D’après elle, seuls les enfants de chœur, les perdreaux de l’année, les candides et les imbéciles imaginent qu’on peut échanger des messages sans être repérables. Sélim avait imaginé passer par le darknet et s’était fait recevoir « et t’expliqueras comment que t’as Tor sur ton ordinateur, le jour de la perquisition ? Déjà, Linux, ils se disent que tu caches quelque chose… Laisse-la vivre, la petite. Elle est bien. Arrête de t’inquiéter ».
Ça a surpris Vernon que la Hyène décide de vivre avec eux.
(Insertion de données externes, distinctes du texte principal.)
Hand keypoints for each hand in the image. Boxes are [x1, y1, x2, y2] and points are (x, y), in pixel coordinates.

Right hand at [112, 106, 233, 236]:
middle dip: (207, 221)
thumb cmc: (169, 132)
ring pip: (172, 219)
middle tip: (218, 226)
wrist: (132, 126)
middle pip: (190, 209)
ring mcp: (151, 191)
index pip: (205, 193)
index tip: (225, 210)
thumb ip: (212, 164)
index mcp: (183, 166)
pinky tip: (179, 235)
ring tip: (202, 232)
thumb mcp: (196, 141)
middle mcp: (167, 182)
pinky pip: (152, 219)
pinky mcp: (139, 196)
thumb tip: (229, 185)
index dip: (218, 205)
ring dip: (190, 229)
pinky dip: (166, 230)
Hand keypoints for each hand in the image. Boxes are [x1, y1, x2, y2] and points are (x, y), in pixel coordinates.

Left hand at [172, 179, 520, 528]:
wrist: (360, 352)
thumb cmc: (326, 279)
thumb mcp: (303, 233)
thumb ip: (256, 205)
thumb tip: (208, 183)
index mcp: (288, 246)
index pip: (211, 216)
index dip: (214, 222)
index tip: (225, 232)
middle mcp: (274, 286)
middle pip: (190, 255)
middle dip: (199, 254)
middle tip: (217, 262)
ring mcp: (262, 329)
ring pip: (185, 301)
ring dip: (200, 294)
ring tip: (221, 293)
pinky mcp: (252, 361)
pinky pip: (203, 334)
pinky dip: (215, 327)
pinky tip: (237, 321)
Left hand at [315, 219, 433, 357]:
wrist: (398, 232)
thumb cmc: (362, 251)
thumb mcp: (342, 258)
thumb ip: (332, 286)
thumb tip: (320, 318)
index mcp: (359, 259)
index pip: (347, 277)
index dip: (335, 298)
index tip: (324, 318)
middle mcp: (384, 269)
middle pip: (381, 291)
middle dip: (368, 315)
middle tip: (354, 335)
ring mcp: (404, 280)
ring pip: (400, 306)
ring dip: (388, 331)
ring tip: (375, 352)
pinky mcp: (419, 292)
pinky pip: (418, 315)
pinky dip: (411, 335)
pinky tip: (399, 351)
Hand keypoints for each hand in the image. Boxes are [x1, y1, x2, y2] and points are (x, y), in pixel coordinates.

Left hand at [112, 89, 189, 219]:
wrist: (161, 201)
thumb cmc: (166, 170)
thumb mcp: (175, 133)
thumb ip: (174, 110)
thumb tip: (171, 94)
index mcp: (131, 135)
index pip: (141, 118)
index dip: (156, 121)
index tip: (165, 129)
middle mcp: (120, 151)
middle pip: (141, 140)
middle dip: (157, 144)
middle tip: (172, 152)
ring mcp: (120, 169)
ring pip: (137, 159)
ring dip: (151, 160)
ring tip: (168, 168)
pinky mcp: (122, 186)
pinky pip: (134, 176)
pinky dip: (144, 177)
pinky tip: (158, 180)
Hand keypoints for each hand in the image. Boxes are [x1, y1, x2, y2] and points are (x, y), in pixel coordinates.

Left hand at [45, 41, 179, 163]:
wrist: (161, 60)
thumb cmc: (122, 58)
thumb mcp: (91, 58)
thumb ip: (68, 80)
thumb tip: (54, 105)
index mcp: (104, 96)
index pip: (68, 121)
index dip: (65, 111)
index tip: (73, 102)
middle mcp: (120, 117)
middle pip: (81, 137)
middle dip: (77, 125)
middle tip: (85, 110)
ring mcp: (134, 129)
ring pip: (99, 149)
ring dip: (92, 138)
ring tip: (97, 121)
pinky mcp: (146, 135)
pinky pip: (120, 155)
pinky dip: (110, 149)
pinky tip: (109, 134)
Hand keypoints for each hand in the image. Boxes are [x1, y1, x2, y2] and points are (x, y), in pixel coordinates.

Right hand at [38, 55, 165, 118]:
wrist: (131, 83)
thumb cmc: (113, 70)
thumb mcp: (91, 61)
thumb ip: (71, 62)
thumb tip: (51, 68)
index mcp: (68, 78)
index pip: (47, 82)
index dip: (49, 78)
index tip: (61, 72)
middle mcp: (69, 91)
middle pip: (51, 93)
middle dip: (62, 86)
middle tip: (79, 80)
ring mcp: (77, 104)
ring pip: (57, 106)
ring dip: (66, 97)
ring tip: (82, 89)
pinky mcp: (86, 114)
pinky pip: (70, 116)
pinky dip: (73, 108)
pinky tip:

C’était son idée de se passer de toute connexion Internet, d’interdire téléphone, portable – tout matériel traçable. Personne n’avait réalisé l’importance que ça prendrait. »

Plus loin, Despentes fait dire à un autre personnage, Max :

« Les jeunes, Internet, ils vont être surpris de comment ça va leur claquer à la gueule – ils n’ont toujours pas compris qu’on voit ce que tu fais, il suffit de s’intéresser à ton cas. »

Société de la surveillance, de la suspicion généralisée, anonymat, traces, (impossible) furtivité, autant de thèmes qui font échos aux marottes d’Alain Damasio. Une vision extrêmement pessimiste d’Internet, cloué au pilori à la fin du roman :

« Peu adaptables, techniquement retardés, les Européens étaient dépendants d’Internet – une intelligence globale rudimentaire, qui les connectait. »

Les errances fraternelles de La Horde du Contrevent ne sont pas loin, avec un penchant pour le low tech (aka frugalité technique), assimilée à la possibilité d’une forme de liberté :


« Les adeptes des convergences profitèrent de la confusion consécutive à l’arrêt définitif de l’usage des énergies électriques : accoutumés à vivre dans l’obscurité, à se déplacer pour éviter les hivers rigoureux, à s’orienter aux étoiles et à communiquer de façon rudimentaire, ils étaient avantagés. »

Formes classiques d’écriture

Curieusement, Virginie Despentes ne s’est guère aventurée dans des formes numériques d’écriture. Elle a juste tenu un blog de 2004 à 2005, mis à jour quotidiennement, fermé suite à un piratage. À l’époque, elle est revenue en détail dans une interview sur cette expérience, affirmant notamment :

« Je pense que les futurs auteurs importants viendront du blog, assurément. »

Sans surprise, elle déclarait :

« Mais au web je suis addict depuis que j’ai le haut débit. Et ça va en s’aggravant chaque année. »

Comme toute addiction, elle a une toxicité, que Virginie Despentes semble juger élevée de nos jours.

Forcément, Xavier de la Porte a consacré une chronique sur le sujet.